Question:
Question 5 (1 point)
According to the rational expectations theory,
Question 5 options:
A) sticky prices and wages are the primary source of short-run unemployment.
B) only unanticipated policy changes can affect output and employment.
C) the economy always self-corrects to full employment with little or no inflation.
D) real wages may vary widely in the long run.
Question 6 (1 point)
In 1962, President Kennedy persuaded U.S. steel manufacturers to lower their prices. This technique of verbally pressuring unions or businesses without legislation is called
Question 6 options:
A) a wage and price guideline.
B) a wage and price control.
C) jawboning.
D) an unfair business practice.
Question 7 (1 point)
In the United States, the most recent use of wage and price controls occurred during the
Question 7 options:
A) Nixon administration.
B) Carter administration.
C) Reagan administration.
D) Clinton administration.
Question 8 (1 point)
Suppose the economy has a problem with inflation.
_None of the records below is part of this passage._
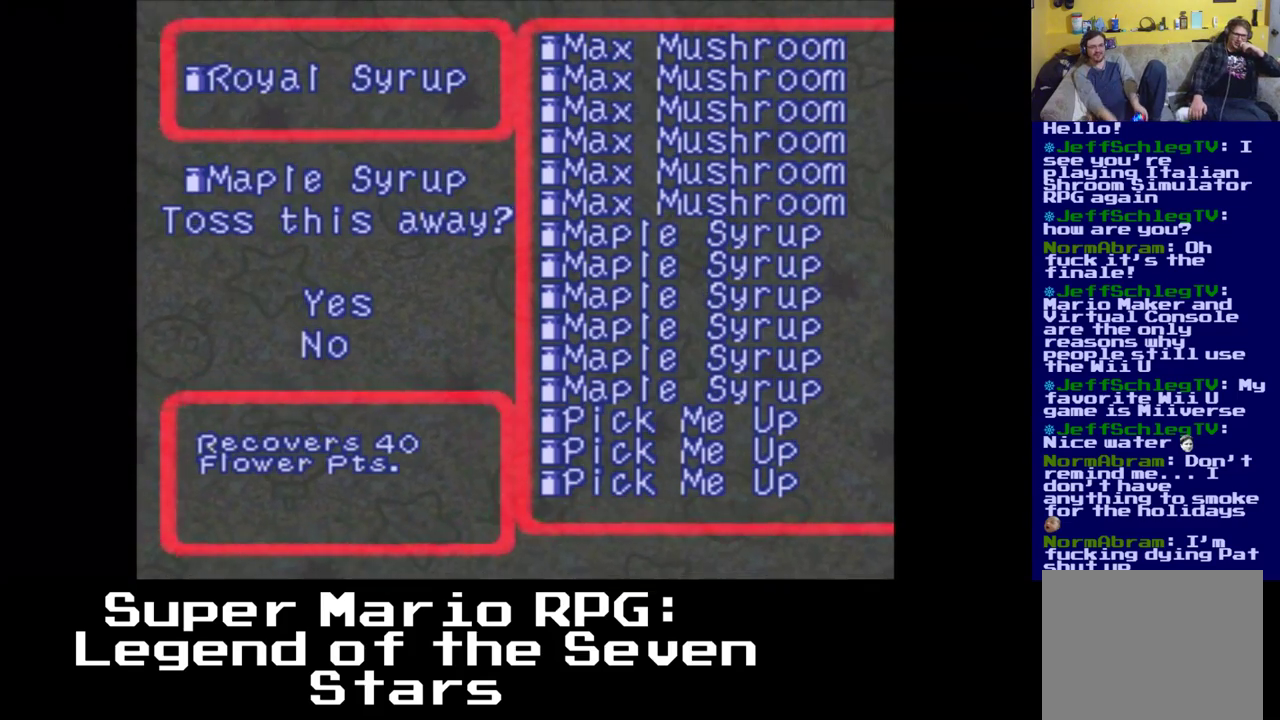
{"dt_ms": 500, "buttons": ["B"], "events": [[450, "B", "down"]]}
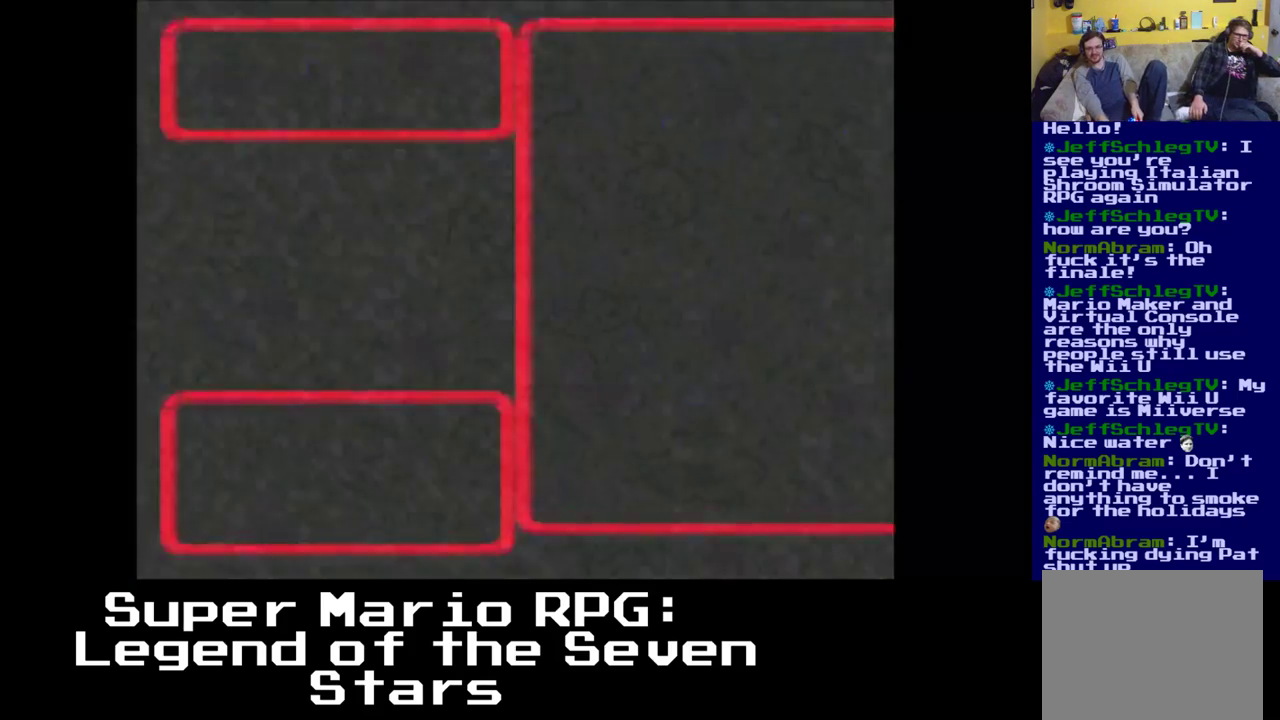
{"dt_ms": 500, "buttons": ["X", "DPAD_UP", "DPAD_RIGHT"], "events": [[117, "B", "up"], [400, "DPAD_RIGHT", "down"], [450, "DPAD_UP", "down"], [483, "X", "down"]]}
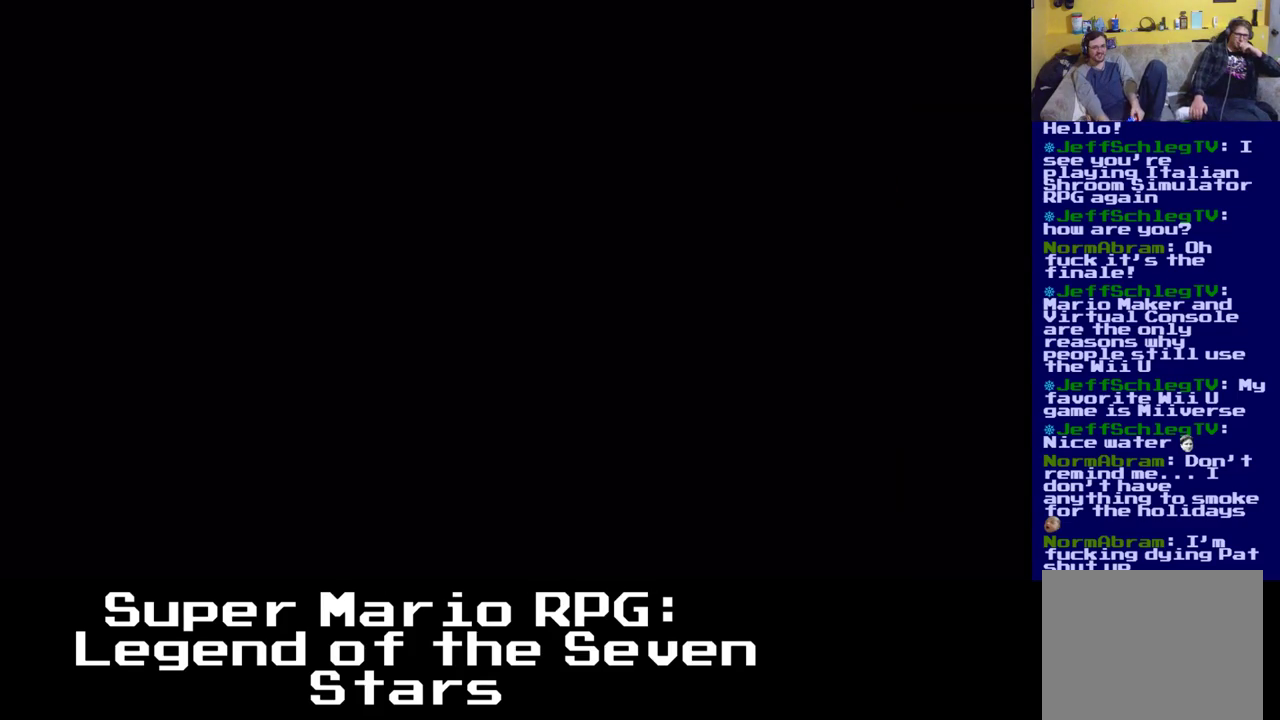
{"dt_ms": 500, "buttons": ["DPAD_UP", "DPAD_RIGHT"], "events": [[83, "A", "down"], [317, "A", "up"], [400, "X", "up"]]}
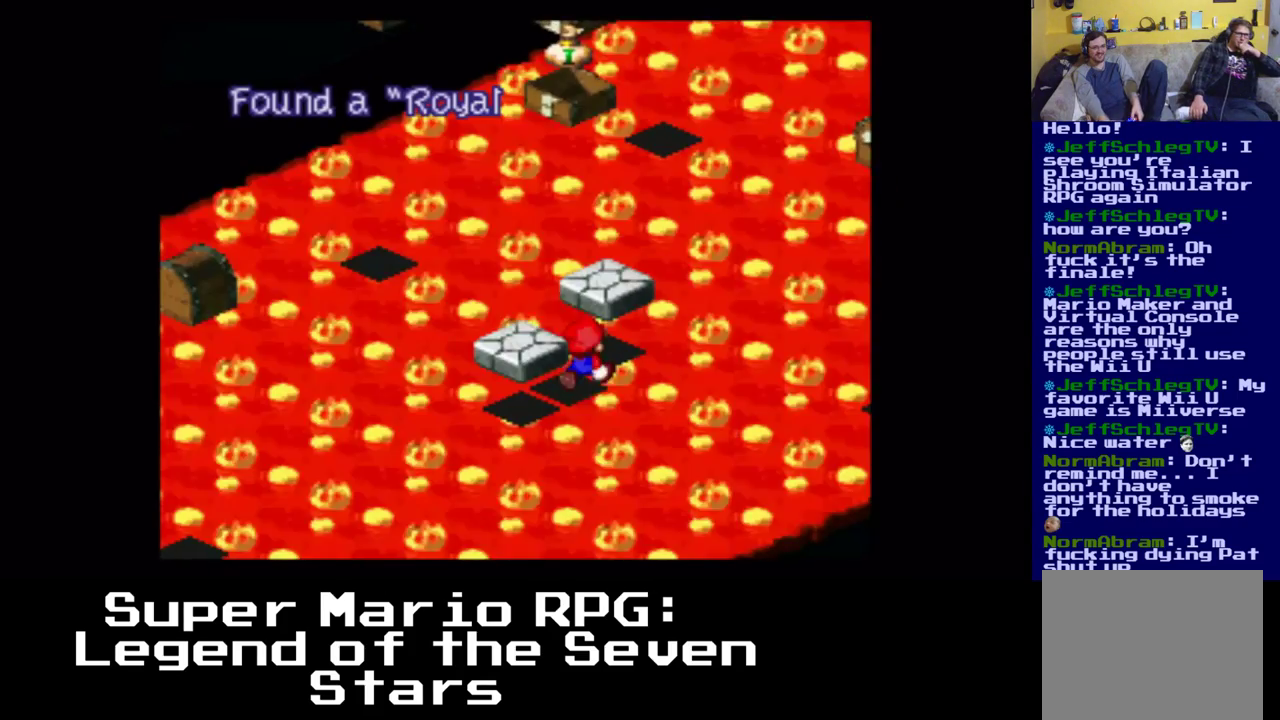
{"dt_ms": 1000, "buttons": []}
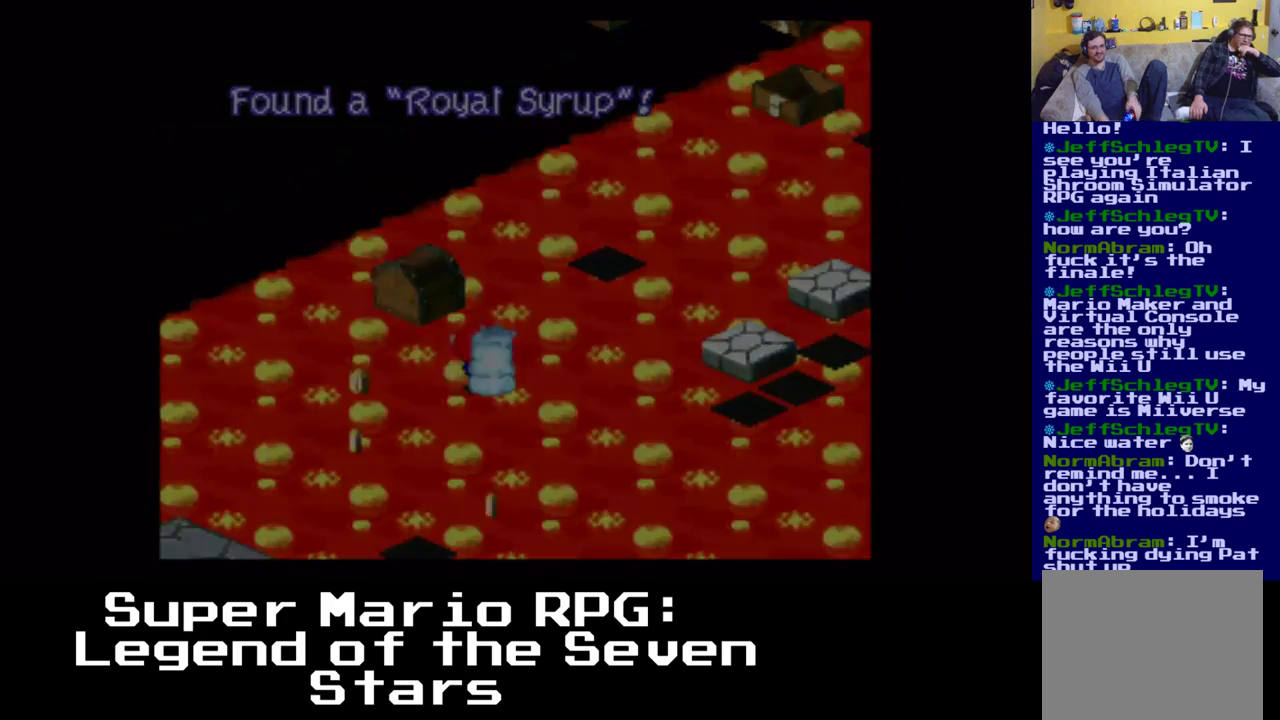
{"dt_ms": 500, "buttons": [], "events": []}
An economist recommends that the government cut marginal tax rates and reduce regulation. This economist's recommendation is consistent with the
Question 8 options:
A) montarist model.
B) Keynesian model.
C) supply-side model.
D) rational expectations model..
Q5
According to rational expectations, only unanticipated policy changes can affect output and employment.
the correct option is (B)
Q6
In 1962, President Kennedy persuaded US steel manufacturers to lower their prices. This technique is called jawboning also known as moral suasion is an unofficial technique; using public appeal to influence the actions especially of business and labor leaders.
the correct option is (C)
Q7
In the US, the most recent use of wage and price control occurred during Nixon administration.
the correct option is (A)
Q8
Suppose the economy has a problem with inflation. An economist recommends marginal tax and regulation should be reduced implies the recommendation are consistent with Supply-side economics model.